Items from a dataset

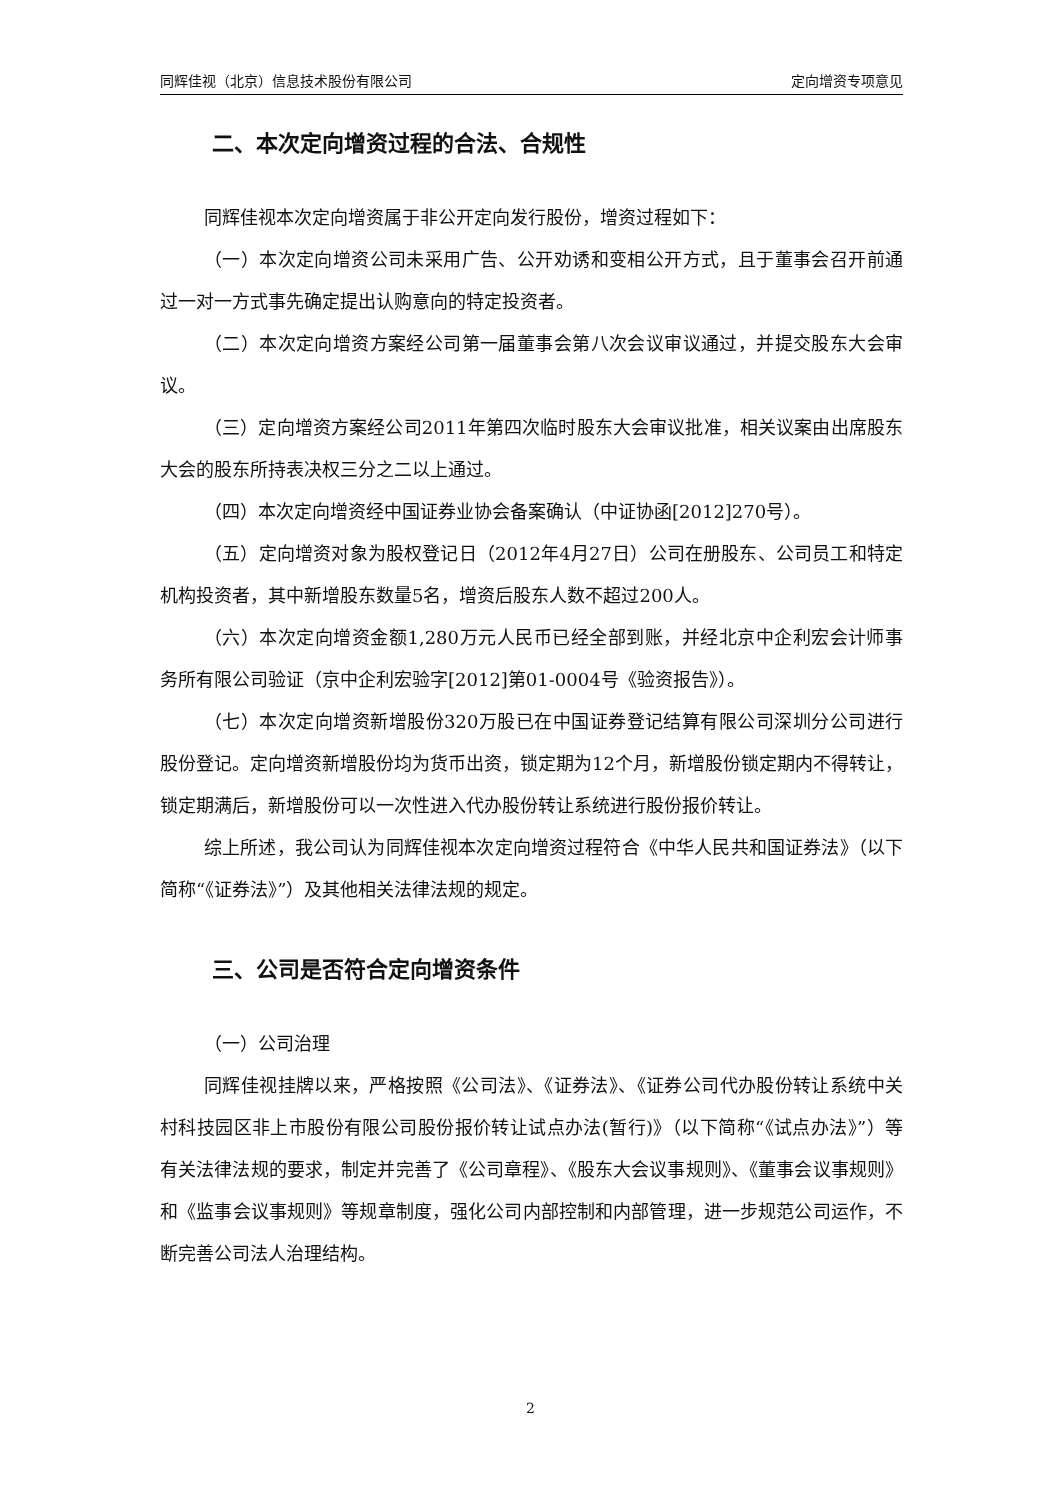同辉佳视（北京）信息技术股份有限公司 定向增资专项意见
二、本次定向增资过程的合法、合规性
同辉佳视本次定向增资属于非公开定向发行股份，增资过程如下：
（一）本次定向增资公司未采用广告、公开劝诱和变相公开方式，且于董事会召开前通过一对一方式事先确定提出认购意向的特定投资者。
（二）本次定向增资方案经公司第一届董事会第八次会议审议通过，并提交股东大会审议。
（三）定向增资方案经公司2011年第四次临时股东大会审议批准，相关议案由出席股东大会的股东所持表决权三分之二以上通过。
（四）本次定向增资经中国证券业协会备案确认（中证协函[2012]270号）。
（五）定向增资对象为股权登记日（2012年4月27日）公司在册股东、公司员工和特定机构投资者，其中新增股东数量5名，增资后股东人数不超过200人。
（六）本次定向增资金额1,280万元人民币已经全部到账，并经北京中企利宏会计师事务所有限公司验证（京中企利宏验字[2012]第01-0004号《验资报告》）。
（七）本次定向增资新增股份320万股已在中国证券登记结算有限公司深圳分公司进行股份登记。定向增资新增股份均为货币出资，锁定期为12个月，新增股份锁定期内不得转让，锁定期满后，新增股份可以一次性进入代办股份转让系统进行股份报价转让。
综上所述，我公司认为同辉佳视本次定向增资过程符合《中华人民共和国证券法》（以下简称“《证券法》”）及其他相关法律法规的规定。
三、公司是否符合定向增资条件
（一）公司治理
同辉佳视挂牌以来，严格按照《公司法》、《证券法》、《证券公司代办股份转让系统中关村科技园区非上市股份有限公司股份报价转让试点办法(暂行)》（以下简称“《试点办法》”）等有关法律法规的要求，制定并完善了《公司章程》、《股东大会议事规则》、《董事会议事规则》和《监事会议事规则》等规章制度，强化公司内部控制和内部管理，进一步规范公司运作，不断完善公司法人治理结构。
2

--

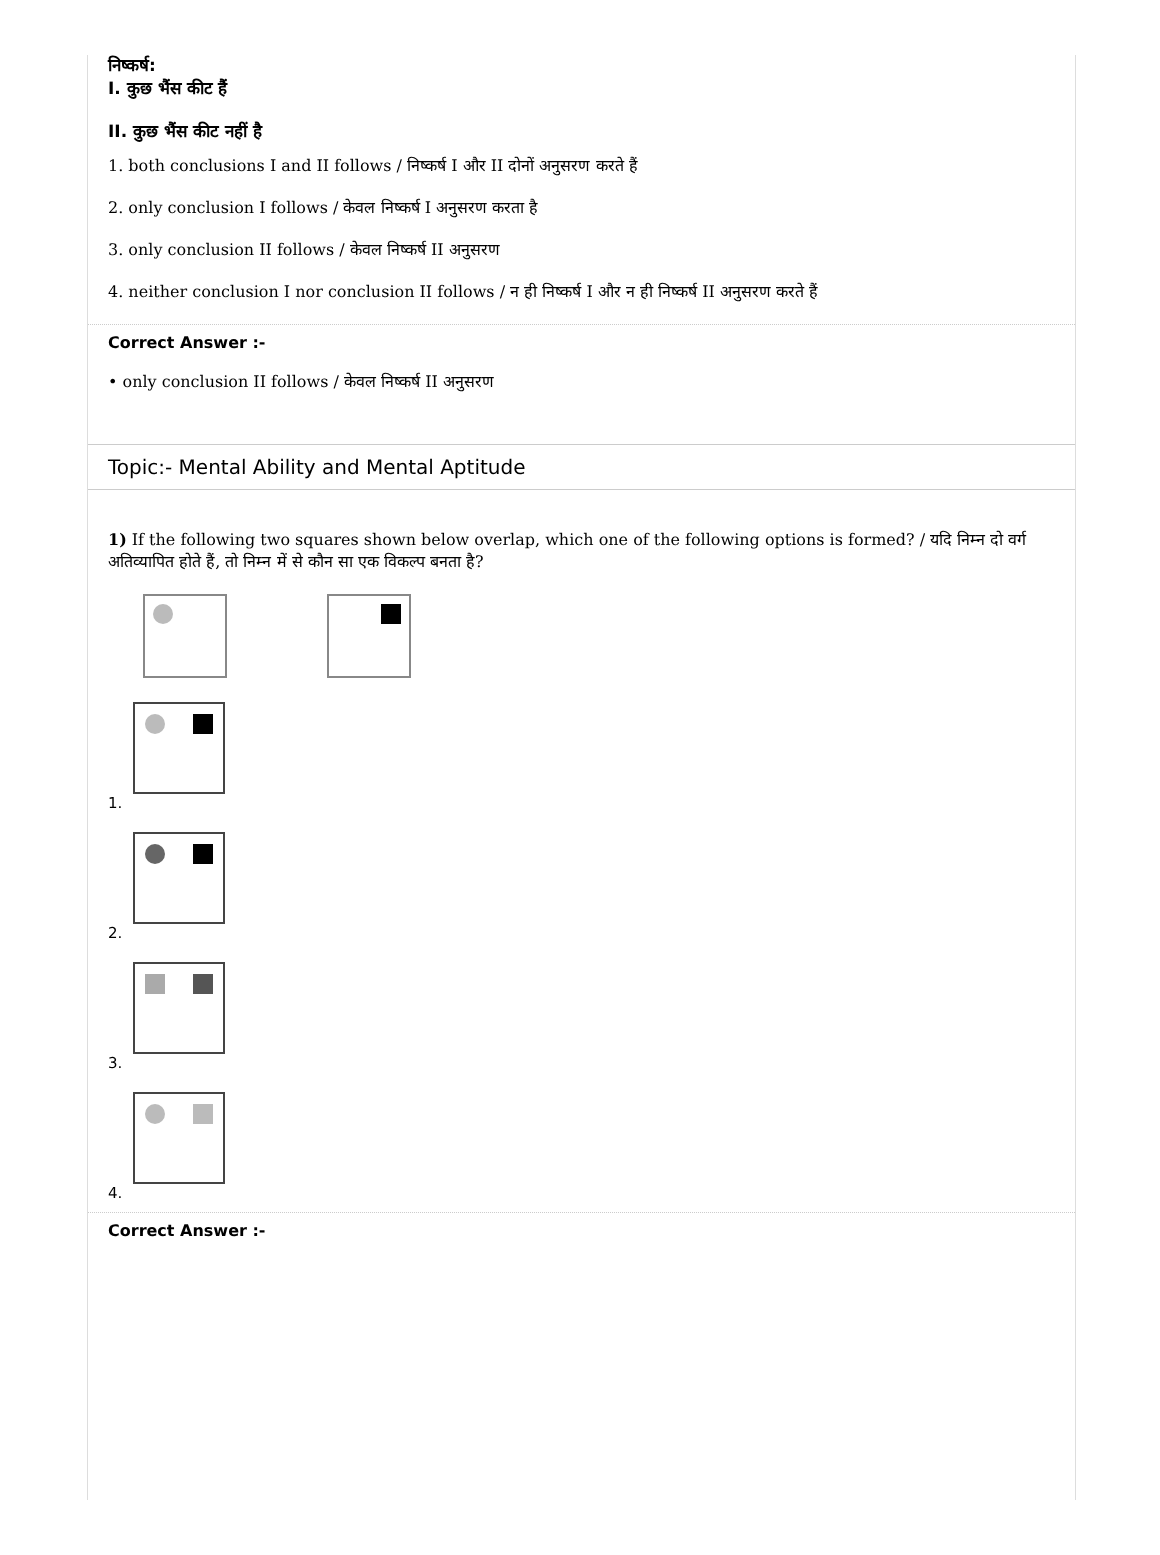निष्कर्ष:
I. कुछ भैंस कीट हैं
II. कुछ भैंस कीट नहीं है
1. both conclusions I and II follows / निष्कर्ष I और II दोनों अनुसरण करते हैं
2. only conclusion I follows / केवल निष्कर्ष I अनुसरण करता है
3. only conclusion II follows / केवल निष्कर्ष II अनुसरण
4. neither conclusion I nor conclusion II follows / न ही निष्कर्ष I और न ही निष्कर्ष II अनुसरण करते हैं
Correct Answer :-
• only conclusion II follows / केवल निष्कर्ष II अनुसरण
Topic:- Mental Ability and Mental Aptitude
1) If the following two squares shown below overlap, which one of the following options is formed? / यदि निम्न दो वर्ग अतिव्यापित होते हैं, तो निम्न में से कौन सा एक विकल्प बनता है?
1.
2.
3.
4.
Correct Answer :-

**Task description:** Report each line of the entries where the word "only" occurs.

**Solution to this exercise:**
2. only conclusion I follows / केवल निष्कर्ष I अनुसरण करता है
3. only conclusion II follows / केवल निष्कर्ष II अनुसरण
• only conclusion II follows / केवल निष्कर्ष II अनुसरण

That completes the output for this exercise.